The magistrate concluded that this section authorized a method of paying worker’s compensation benefits and disability pension benefits concur*620rently, without coordination, as authorized by subsection 354(14). Section 292.25 of the administration code provided that during a period in which worker’s compensation benefits were paid, the employee’s disability retirement benefits could not exceed the difference between the employee’s final compensation and his worker’s compensation. Section 292.25 also provided that the disability retirement benefit and the worker’s compensation benefit would offset each other so that the employee did not draw benefits in excess of his normal rate of pay. The magistrate concluded that § 292.25 did not mandate a dollar-for-dollar offset.
Defendant appealed, and in a decision entered on May 8, 1992, the wcac affirmed with modification. The wcac agreed with the magistrate’s conclusion that defendant’s dollar-for-dollar offset was not appropriate, but emphasized that the magistrate’s decision did not negate defendant’s right to coordinate benefits. The wcac found that, because no section of defendant’s pension plan precluded coordination, subsection 354(l)(d) applied. The wcac concluded that defendant could not coordinate benefits on a dollar-for-dollar basis, but could coordinate the after-tax amount of the disability pension as provided in subsection 354(l)(d).
On appeal, plaintiff argues that the wcac erred in applying subsection 354(l)(d) in this case. Plaintiff contends that defendant’s pension plan clearly allows for a method of payment that does not require the type of coordination provided in subsection 354(l)(d).
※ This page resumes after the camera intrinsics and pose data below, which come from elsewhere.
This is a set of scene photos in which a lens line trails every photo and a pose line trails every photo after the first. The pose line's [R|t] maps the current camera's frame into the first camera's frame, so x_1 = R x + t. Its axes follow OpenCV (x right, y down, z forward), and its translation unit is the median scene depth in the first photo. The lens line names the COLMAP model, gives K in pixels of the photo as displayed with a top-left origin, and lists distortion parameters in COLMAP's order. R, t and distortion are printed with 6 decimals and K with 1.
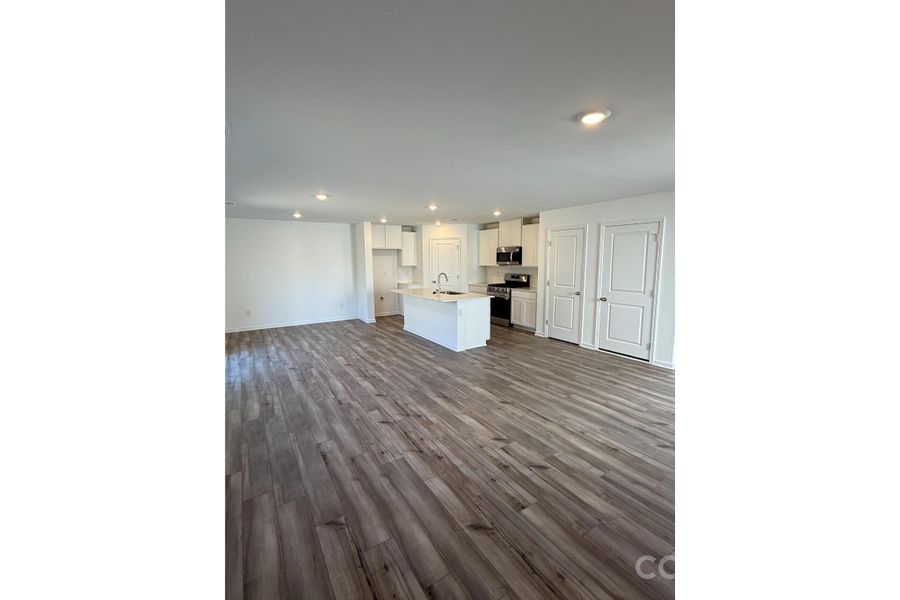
lens RADIAL K [[322.8, 0, 450.0], [0, 322.8, 300.0], [0, 0, 1]] dist [0.000448, 0.000015]
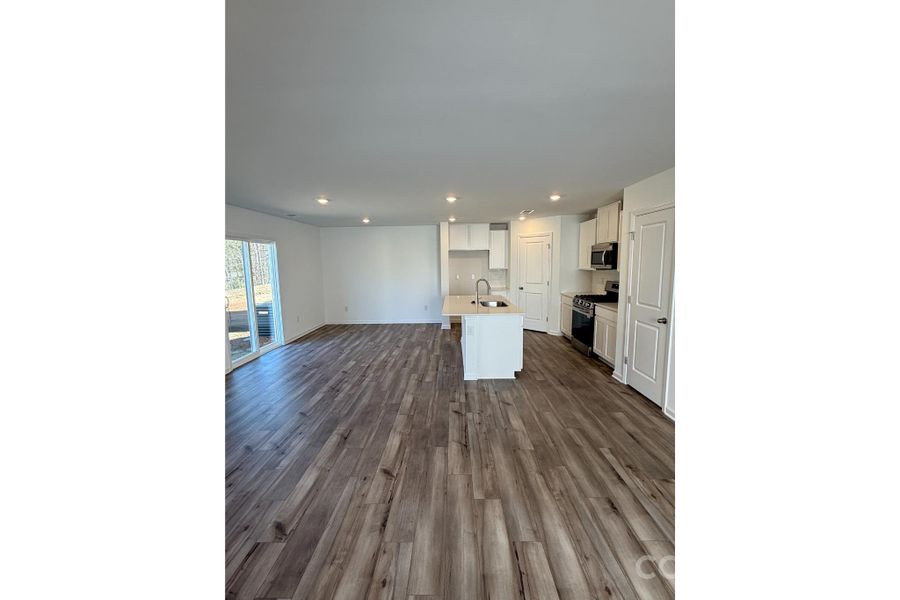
lens RADIAL K [[322.8, 0, 450.0], [0, 322.8, 300.0], [0, 0, 1]] dist [0.000448, 0.000015]
pose [[0.828823, 0.062400, -0.556020, 0.425708], [-0.063070, 0.997847, 0.017970, -0.046982], [0.555944, 0.020174, 0.830975, 0.327233]]
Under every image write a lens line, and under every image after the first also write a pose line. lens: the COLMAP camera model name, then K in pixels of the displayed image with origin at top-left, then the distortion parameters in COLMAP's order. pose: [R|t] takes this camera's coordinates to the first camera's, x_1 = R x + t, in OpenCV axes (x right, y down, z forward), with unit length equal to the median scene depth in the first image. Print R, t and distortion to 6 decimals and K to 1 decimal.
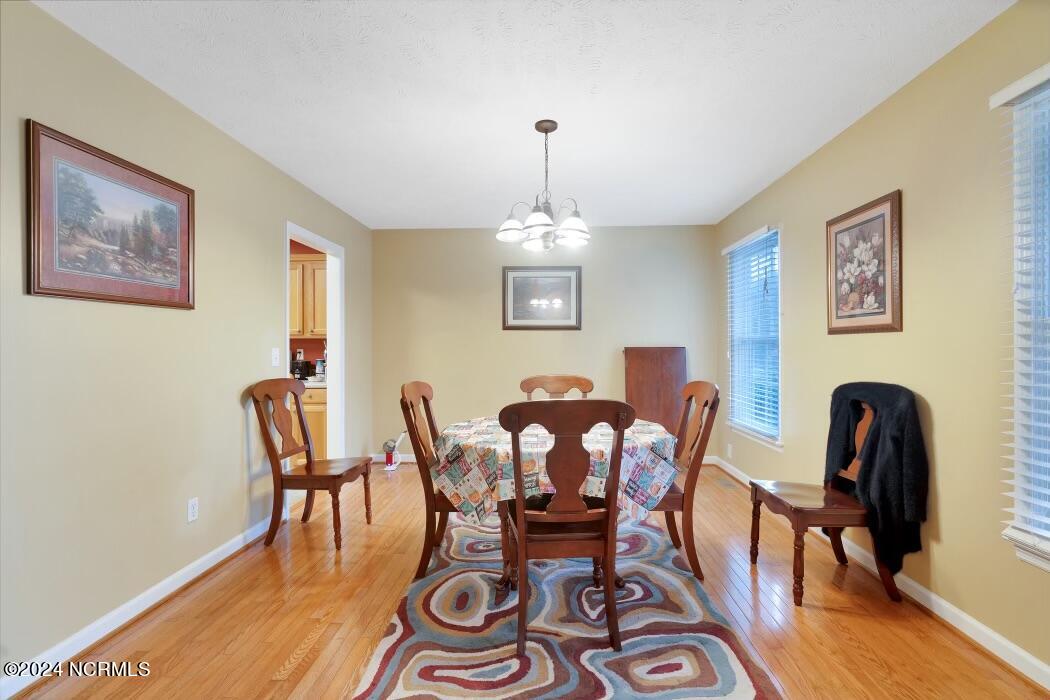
lens RADIAL K [[467.7, 0, 523.0], [0, 467.7, 351.3], [0, 0, 1]] dist [-0.002823, 0.000032]
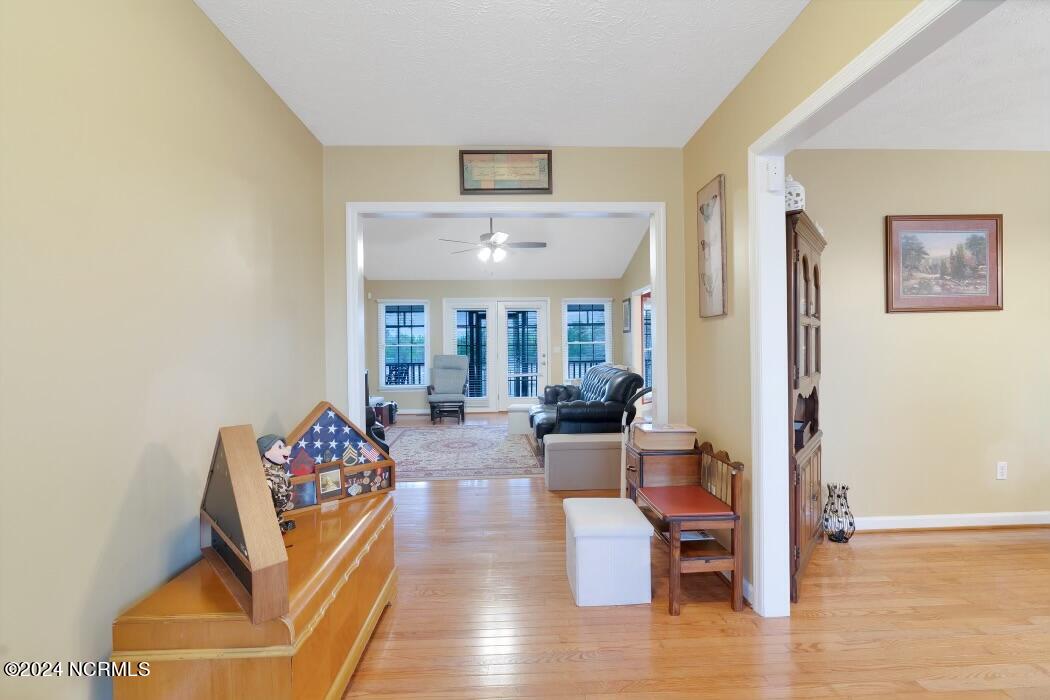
lens RADIAL K [[467.7, 0, 522.5], [0, 467.7, 346.5], [0, 0, 1]] dist [-0.002823, 0.000032]
pose [[0.099864, -0.001368, -0.995000, 0.468994], [0.006327, 0.999980, -0.000740, -0.000814], [0.994981, -0.006221, 0.099871, -0.461626]]
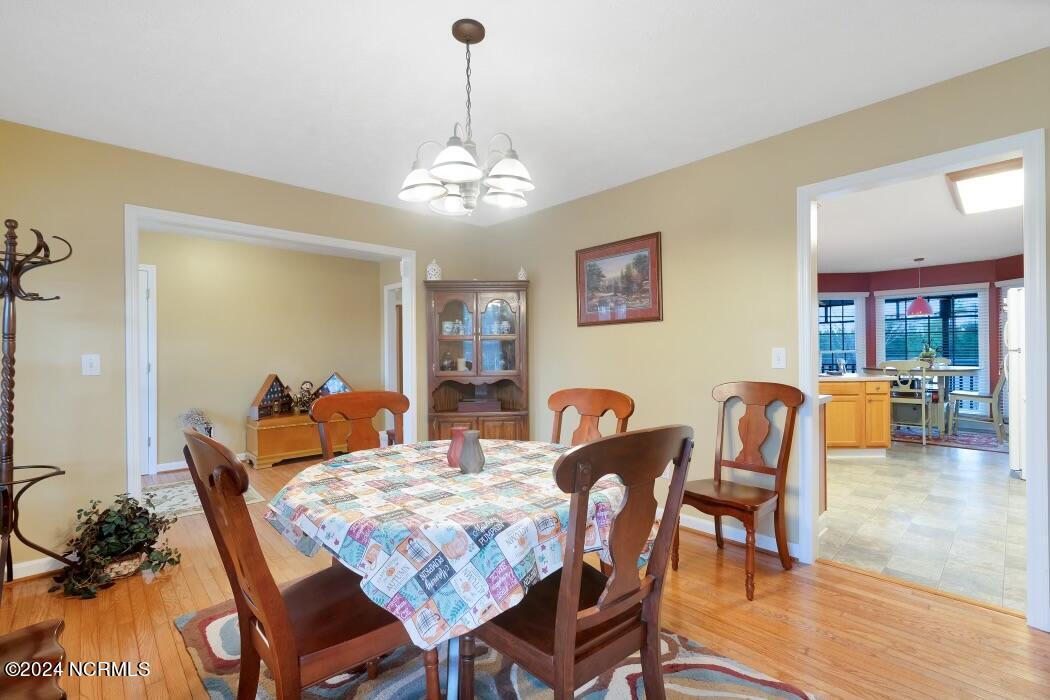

Section 292.25 of defendant’s administration code provides for payment of the full worker’s compensation benefit with a reduction of the disability retirement benefit to prevent receipt of a combined benefit in excess of the employee’s final rate of pay. Plaintiff reasons that because worker’s compensation benefits are always less *621than the normal rate of pay, reducing that payment by the amount of a pension benefit pursuant to subsection 354(l)(d) would further lower the benefit level.
We conclude that plaintiffs position has merit and reverse the wcac’s decision. The wcac erred in finding that defendant’s pension plan did not contain a provision precluding coordination. Section 292.25 of defendant’s administration code does not refer specifically to subsection 354(l)(d); however, defendant’s code section clearly provides for a reduction in the disability retirement benefit so that the combination of the worker’s compensation benefit and the disability benefit does not exceed the employee’s final compensation. The inclusion of § 292.25 in defendant’s code indicates that defendant intended that payments under the plan not be coordinated pursuant to § 354. To find to the contrary, as did the wcac, is to render § 292.25 superfluous.
The magistrate correctly interpreted §292.25 and found that plaintiff was entitled to receive both types of benefits to the extent that the total payment did not exceed his final rate of compensation. We reverse the wcac’s decision and reinstate the magistrate’s decision.